Speaking of treatment,, I go for my last infusions this next Monday and Thursday. As usual not looking forward to the effects but as this is the last for awhile (?) I can do it.

I still have residual neuropathy, so clearly two weeks of no-tx is not long enough to see whether that condition will abate with a longer period of time away from formal chemo. And my hair is trying to grow back. My scalp gets fuzzy after a week or so, and I have been shaving it to keep it looking cleaner. That activity will stop after next week!

I will also try this week to see AbJ about the next phase. To reiterate, I believe I get re-scanned at 6 months and also get some chemo boosters--like once a week for three weeks. But I don't know how much that will make me sick again or otherwise interfere with life its ownself.

snowy fingers

You remember the feeling in your fingers when skiing or otherwise getting them cold on a prolonged basis? They internally hurt as they proclaim that circulation is returning and they are improving. These are my fingers now, without the necessity of going outside to ski. Yet, this seems to me to be a state of improvement. They are less fat than they were. Ditto my feet, which are still sensitive but also much less fat than they were. Ergo, looking forward to seeing how much these symptoms of neuropathy dissipate during this next week of treatment-free time.

It is finally winter here.We got a couple inches snow last night and the plow trucks came by early this morning to clear the streets. Probably a good day to put a log on and do the crosswords.

abide and abate

Just a hair of abatement with the neuropathy, but still fat in the fingers and sensitive on my feet. This morning I think I dropped or missed screwing in every bottle top and can lid that I handled. Probably a good day to stay away from machinery operation. Mid-morning my eyes started itching so badly that I had to anoint them with some of the Tears stuff and then take a pseudo-ephedrin. This seems a clear indicator of reduced immune function. Or is it immune function run amok? And why allergies? It's the middle of winter (supposedly) here and nothing should be growing or floating in the air. Oh yeah: PM10s and PM2.5s. Our air is loaded with them because we are not getting our regular winter storms. In any case, a couple buds are showing up with sandwiches for lunch later on and I will abide the remaining symptoms and enjoy.

the phickle phinger and all that

Happy New Year to all! Had a pretty good weekend. Bought a new(er) ride on the last day in the last hours of the old year. My old boat-puller was starting to come apart.
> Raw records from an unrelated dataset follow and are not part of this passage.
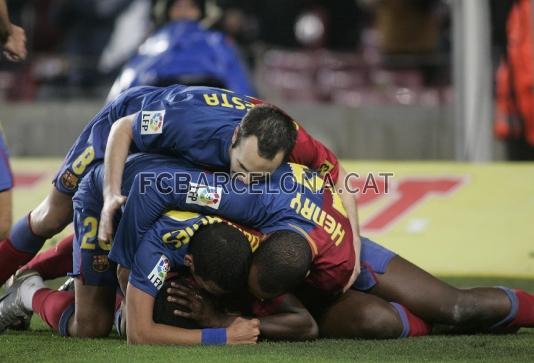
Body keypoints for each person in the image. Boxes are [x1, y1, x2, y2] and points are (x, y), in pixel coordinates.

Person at [0, 85, 362, 292]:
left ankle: (61, 275)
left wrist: (356, 251)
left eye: (258, 175)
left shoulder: (294, 139)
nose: (243, 182)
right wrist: (111, 193)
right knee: (53, 216)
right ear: (236, 138)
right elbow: (124, 129)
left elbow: (341, 177)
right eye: (241, 168)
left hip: (170, 162)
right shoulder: (192, 125)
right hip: (122, 127)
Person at [111, 159, 355, 294]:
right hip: (135, 169)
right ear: (262, 239)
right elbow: (159, 184)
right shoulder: (253, 199)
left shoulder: (337, 269)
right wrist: (125, 264)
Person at [107, 0, 255, 101]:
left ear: (200, 11)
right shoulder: (150, 44)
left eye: (191, 6)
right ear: (168, 10)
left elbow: (239, 85)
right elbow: (126, 88)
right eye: (178, 6)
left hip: (211, 108)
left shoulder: (218, 42)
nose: (184, 11)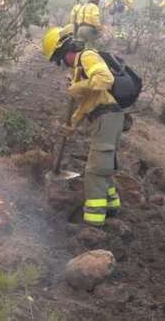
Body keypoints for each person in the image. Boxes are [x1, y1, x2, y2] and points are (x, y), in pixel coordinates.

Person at [42, 26, 124, 227]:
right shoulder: (79, 69)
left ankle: (94, 223)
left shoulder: (87, 57)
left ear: (64, 51)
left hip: (107, 116)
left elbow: (105, 79)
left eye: (59, 60)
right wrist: (73, 125)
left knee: (95, 170)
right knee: (103, 167)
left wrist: (77, 87)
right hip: (104, 117)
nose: (62, 65)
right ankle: (112, 207)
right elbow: (87, 103)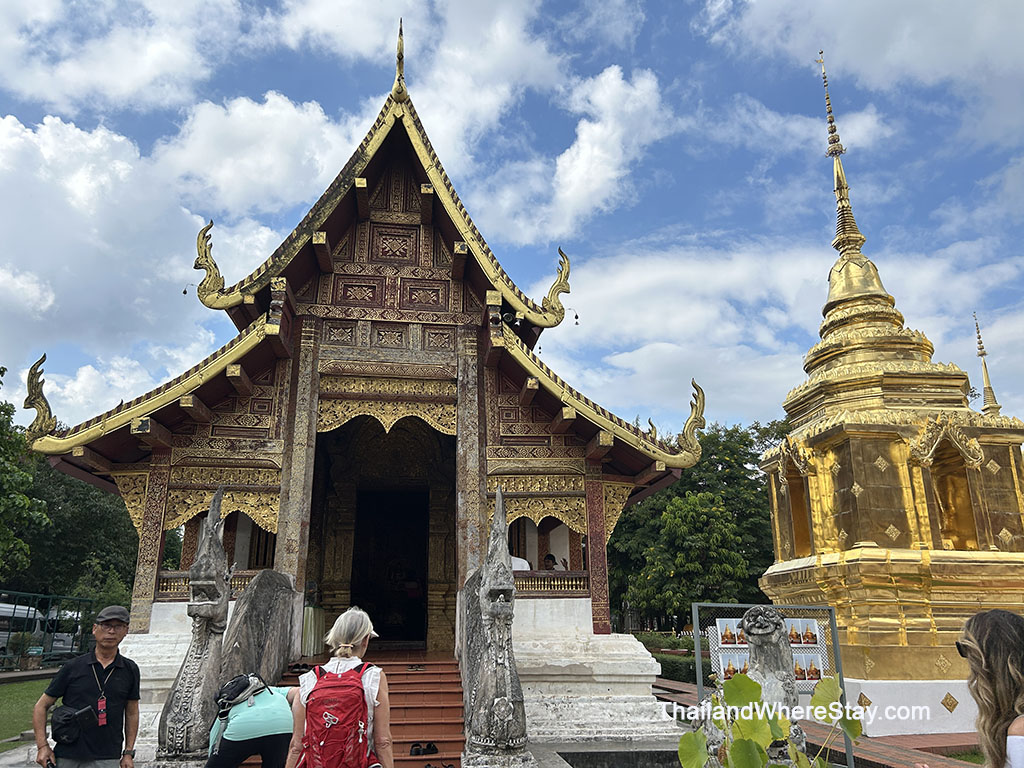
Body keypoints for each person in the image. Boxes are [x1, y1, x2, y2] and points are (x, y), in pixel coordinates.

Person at [285, 607, 393, 768]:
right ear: (365, 640)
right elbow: (383, 741)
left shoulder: (311, 678)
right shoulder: (372, 676)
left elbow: (296, 745)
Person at [33, 605, 140, 768]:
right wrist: (42, 746)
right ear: (94, 629)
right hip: (69, 751)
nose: (111, 631)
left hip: (108, 754)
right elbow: (41, 706)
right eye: (106, 625)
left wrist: (128, 752)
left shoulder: (130, 669)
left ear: (126, 631)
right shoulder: (73, 667)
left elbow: (132, 712)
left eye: (118, 626)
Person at [207, 681, 298, 768]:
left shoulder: (228, 701)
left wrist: (213, 758)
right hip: (282, 724)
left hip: (243, 726)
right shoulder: (272, 691)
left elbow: (215, 734)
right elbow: (299, 692)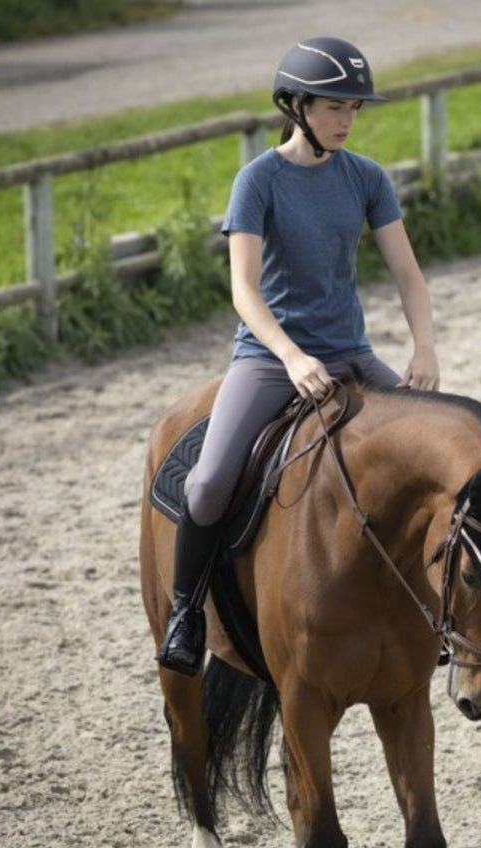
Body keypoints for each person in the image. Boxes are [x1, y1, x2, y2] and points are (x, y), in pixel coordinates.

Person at [158, 35, 441, 676]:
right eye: (335, 107)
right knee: (205, 483)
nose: (346, 120)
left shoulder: (366, 178)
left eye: (355, 109)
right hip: (267, 358)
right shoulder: (258, 181)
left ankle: (428, 609)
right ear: (296, 105)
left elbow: (408, 273)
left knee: (430, 455)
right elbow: (243, 290)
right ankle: (183, 613)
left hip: (350, 354)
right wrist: (288, 357)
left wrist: (424, 347)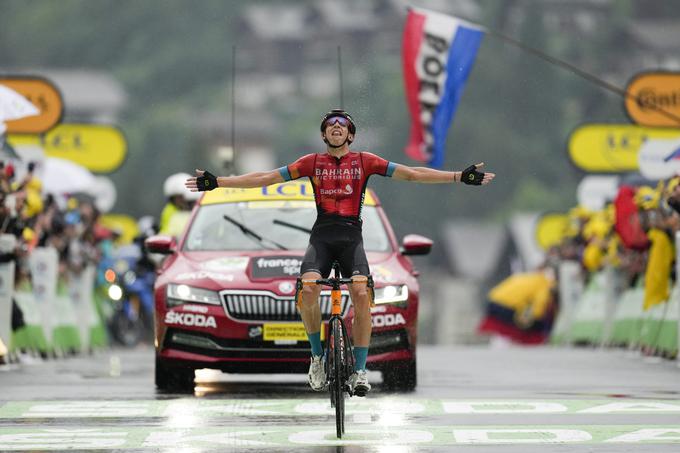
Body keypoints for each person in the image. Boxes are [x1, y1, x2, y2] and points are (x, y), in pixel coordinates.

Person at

All that adrenalin in the research, the hunt, the negotiations, etc. appeared to defray some of the symptoms that follow the end of treatment rounds. Lisa came up and we had a wonderful and quiet NY's Eve eating scallops and watching movies. But now I am coming down from all of that. Not only did I sleep for 8 hours (yea!) but I also had a wee nap after breakfast.  And the neuropathy is back in spades. My fingers are "phat" and very sensitive, the balls of my feet very tender to walk on, my eyelids dry and scratchy. Indeed all the mucoidal membranes are primed to report. In addition, the neuropathy appears to have spread. It now appears to be affecting at least one of my taste buds. Maybe savory? Food, in which, I am very interested again, is not tasting complete. It's as though some component of taste is missing in action. And this condition does not appear to be sinus-related since my sinuses are open and clear (and perpetually draining!). My smell sense is acute. We will have to watch this. On the plus side, I can see the end game and overall I cannot complain. Much of the rest of my body appears to be functioning. One more once.